__Source passage__.
During our last AMD Brazos tests, this platform proved exceptionally economical. However, back then we compared it against ION2 with a discrete graphics accelerator. Today we are going to extend our comparison to those compact Intel platforms that use integrated graphics cores.
The graphs below show the full power draw of the computer (without the monitor) measured after the power supply. It is the total of the power consumption of all the system components. The PSU's efficiency is not taken into account. The CPUs are loaded by running the 64-bit LinX 0.6.4 utility. Graphics cores were loaded using FurMark 1.8.2 utility. Moreover, we enabled all power-saving technologies to ensure that computer power draw in idle mode was measured correctly.
What a surprise! The recent energy-efficiency leader, AMD Brazos platform, wasn’t the most economical one in idle mode! Our new hero, LGA1155 Core i3-2100T processor with Zotac H67-ITX WiFi mainboard took away AMD’s leadership. It appears that Intel’s Sandy Bridge microarchitecture turned out to have such well-optimized power management, that it could easily compete against Atom and Bobcat processors. Most importantly, it demonstrates its energy-efficiency in idle mode, in which computer systems spend most of their time. And it means that the Core i3-2100T based compact system may prove to be more energy-efficient in real life than a platform based on ION2 or Brazos.
However, the graph above is not entirely straight-forward. The thing is that we used Gigabyte E350N-USB3 mainboard to measure the performance of Brazos platform in our today’s test session. And this mainboard wasn’t designed with power-efficiency in mind, and its power consumption is significantly higher than it could have been, had the developers really paid special attention to this aspect. One of the good examples could be the recently reviewed MSI E350IS-E45 mainboard, which power consumption in idle mode was only 7.3 W. It means that good AMD Brazos mainboards can in fact beat Core i3-2100T in idle mode when it comes to energy-efficiency.

__What the task asks__.
Render this sentence from the power-consumption review in Spanish: "Graphics cores were loaded using FurMark 1.8.2 utility."

__Given information__.
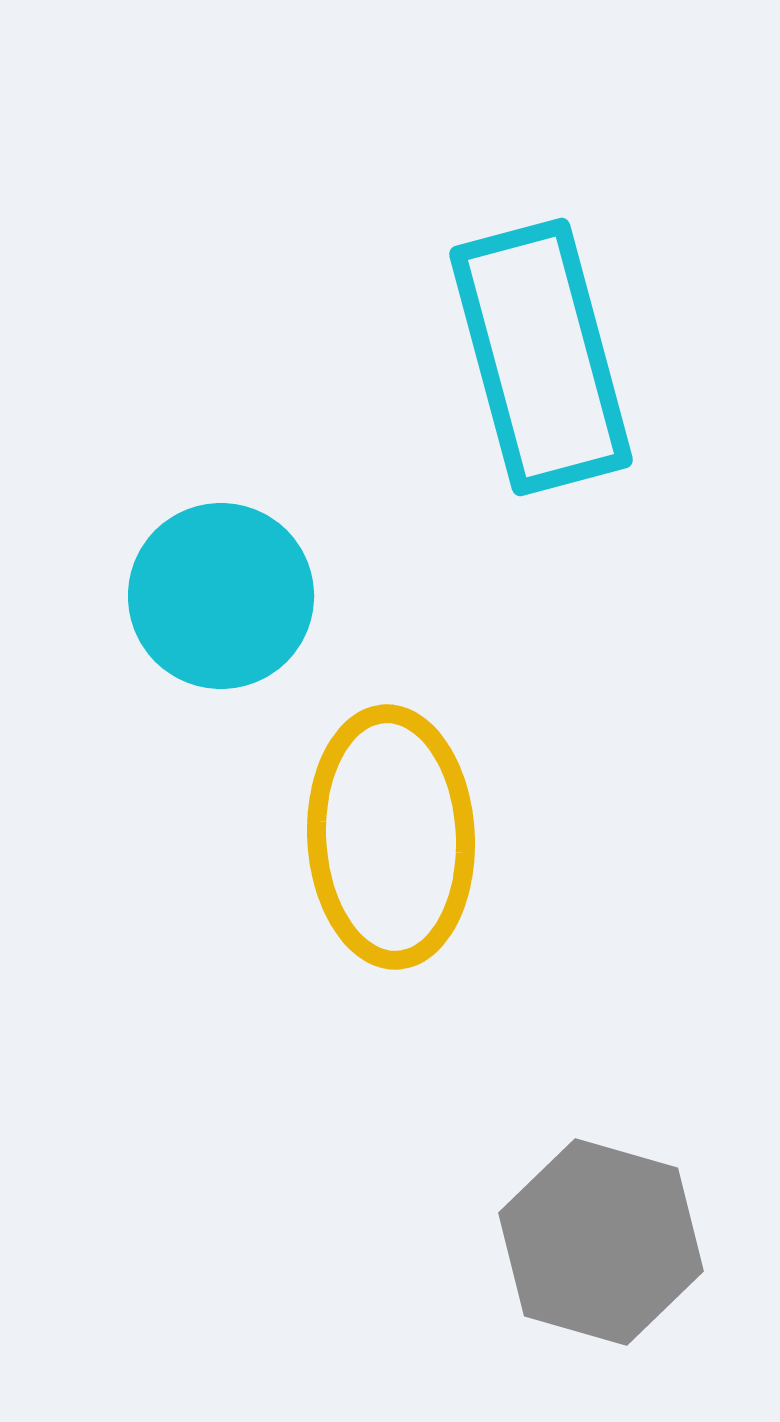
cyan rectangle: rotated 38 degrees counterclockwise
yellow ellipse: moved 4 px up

__Full solution__.
Los núcleos gráficos se sometieron a carga mediante la utilidad FurMark 1.8.2.